On Sat, Mar 14, 2009 at 1:33 AM, jidanni@jidanni.org wrote:
Gentlemen, it occurred to me that under close examination one finds that when making a backup of one's wiki's database, some of the tables dumped have various degrees of temporariness, and thus though needing to be present in a proper dump, could perhaps be emptied of their values, saving much space in the SQL.bz2 etc. file produced.
Looking at the mysqldump man page, one finds no perfect options to do so, so instead makes one's own script:
$ mysqldump my_database| perl -nwle 'BEGIN{$dontdump="wiki_(objectcache|searchindex)"} s/(^-- )(Dumping data for table `$dontdump`$)/$1NOT $2/; next if /^LOCK TABLES `$dontdump` WRITE;$/../^UNLOCK TABLES;$/; print;'
Though not myself daring to make any recommendations on http://www.mediawiki.org/wiki/Manual:Backing_up_a_wiki#Tables I am still curious which tables can be emptied always, which can be emptied if one is willing to remember to run a maintenance script to resurrect their contents, etc.

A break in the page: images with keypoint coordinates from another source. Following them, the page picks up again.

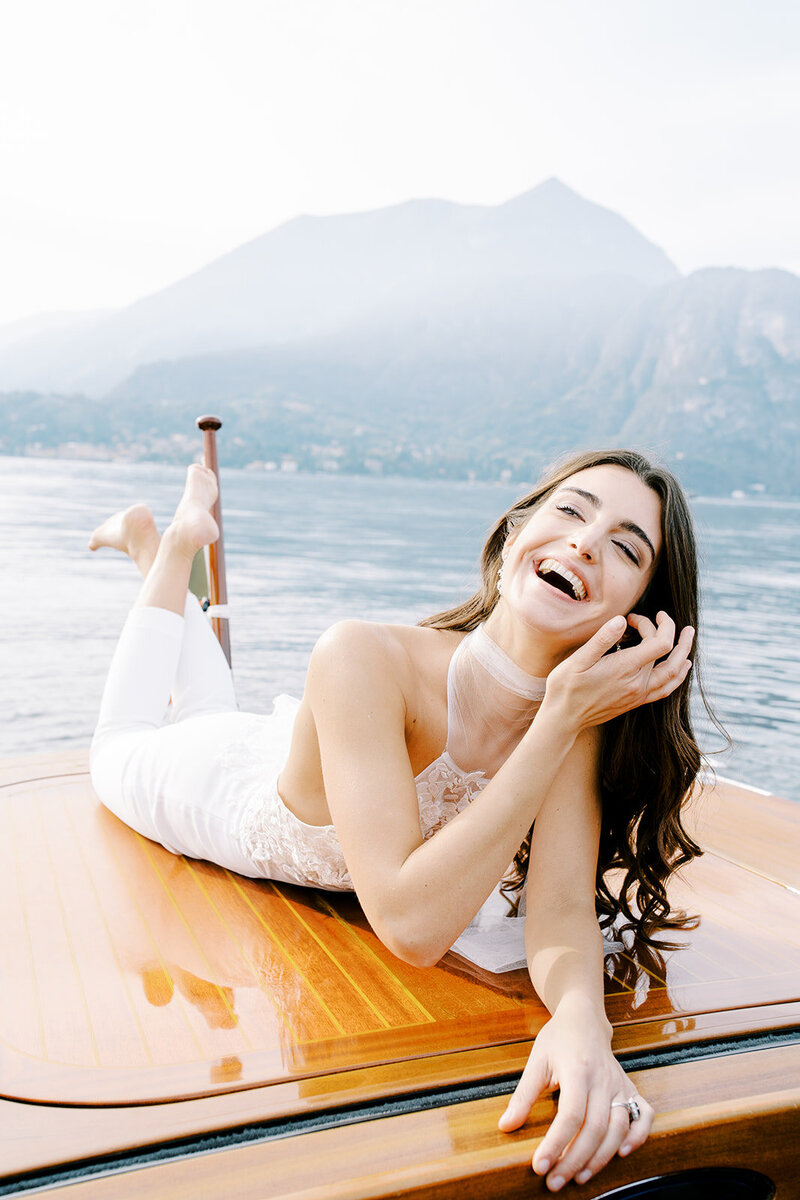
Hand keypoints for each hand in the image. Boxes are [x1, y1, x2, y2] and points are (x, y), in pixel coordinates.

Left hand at [498, 1008, 652, 1189]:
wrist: (584, 1017)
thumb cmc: (558, 1038)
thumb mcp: (536, 1061)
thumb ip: (522, 1095)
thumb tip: (506, 1126)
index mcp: (578, 1070)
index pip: (570, 1115)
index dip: (556, 1144)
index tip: (539, 1166)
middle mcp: (603, 1079)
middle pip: (594, 1129)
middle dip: (574, 1160)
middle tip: (554, 1182)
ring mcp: (620, 1084)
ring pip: (619, 1129)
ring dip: (600, 1158)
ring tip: (579, 1177)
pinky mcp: (630, 1087)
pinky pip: (644, 1115)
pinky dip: (638, 1137)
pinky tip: (621, 1153)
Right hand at [544, 611, 693, 731]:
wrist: (563, 719)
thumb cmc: (566, 687)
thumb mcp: (578, 660)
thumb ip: (602, 639)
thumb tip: (621, 620)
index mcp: (625, 669)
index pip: (660, 644)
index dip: (658, 625)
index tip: (640, 616)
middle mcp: (637, 684)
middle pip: (667, 654)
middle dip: (667, 632)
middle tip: (661, 616)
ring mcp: (638, 695)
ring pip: (673, 674)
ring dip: (684, 653)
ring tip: (688, 637)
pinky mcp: (636, 702)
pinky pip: (666, 688)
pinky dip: (678, 674)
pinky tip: (682, 666)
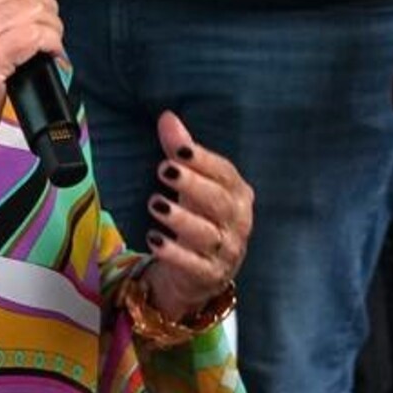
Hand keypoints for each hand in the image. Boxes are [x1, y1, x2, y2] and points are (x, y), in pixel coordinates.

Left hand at [142, 110, 253, 318]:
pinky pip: (194, 265)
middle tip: (163, 170)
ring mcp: (227, 251)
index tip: (179, 149)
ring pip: (206, 234)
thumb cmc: (197, 216)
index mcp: (238, 194)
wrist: (198, 272)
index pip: (225, 174)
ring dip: (180, 218)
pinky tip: (154, 239)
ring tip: (155, 204)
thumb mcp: (190, 183)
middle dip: (192, 185)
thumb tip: (167, 116)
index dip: (203, 161)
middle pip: (218, 202)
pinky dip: (174, 253)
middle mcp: (238, 221)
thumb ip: (181, 152)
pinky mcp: (210, 276)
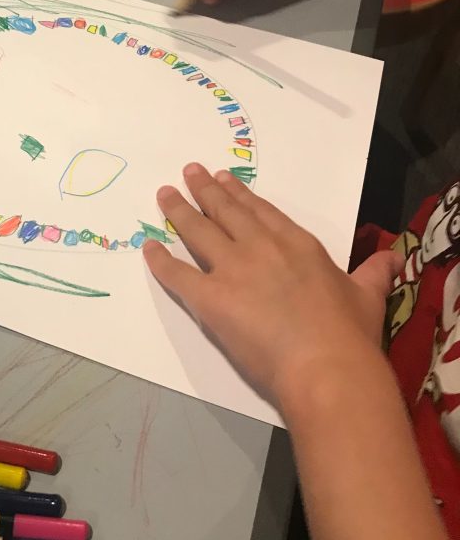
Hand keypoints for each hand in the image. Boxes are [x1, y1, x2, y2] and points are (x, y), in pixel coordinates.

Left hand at [143, 164, 403, 412]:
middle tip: (188, 172)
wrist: (326, 367)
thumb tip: (391, 258)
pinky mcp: (210, 298)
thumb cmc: (349, 334)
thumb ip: (373, 273)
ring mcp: (232, 270)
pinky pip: (176, 273)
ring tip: (164, 195)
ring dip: (179, 210)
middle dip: (205, 189)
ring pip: (197, 231)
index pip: (261, 211)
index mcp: (297, 244)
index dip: (239, 193)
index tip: (224, 178)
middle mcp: (261, 247)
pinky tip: (148, 247)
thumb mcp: (368, 295)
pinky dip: (159, 260)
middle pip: (225, 211)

Wikitech-l mailing list Wikitech-l@lists.wikimedia.org https://lists.wikimedia.org/mailman/listinfo/wikitech-l
Really, the only 3 that are needed are page, revision and text. Of course, to keep old versions of stuff you'll need archive, oldimage and filearchive too.
For each table you remove from a dump, that's data you're losing. With some tables (recentchanges, *links) you can repopulate the data. Others you can't. I guess it comes down to deciding which data is important for you to backup.
-Chad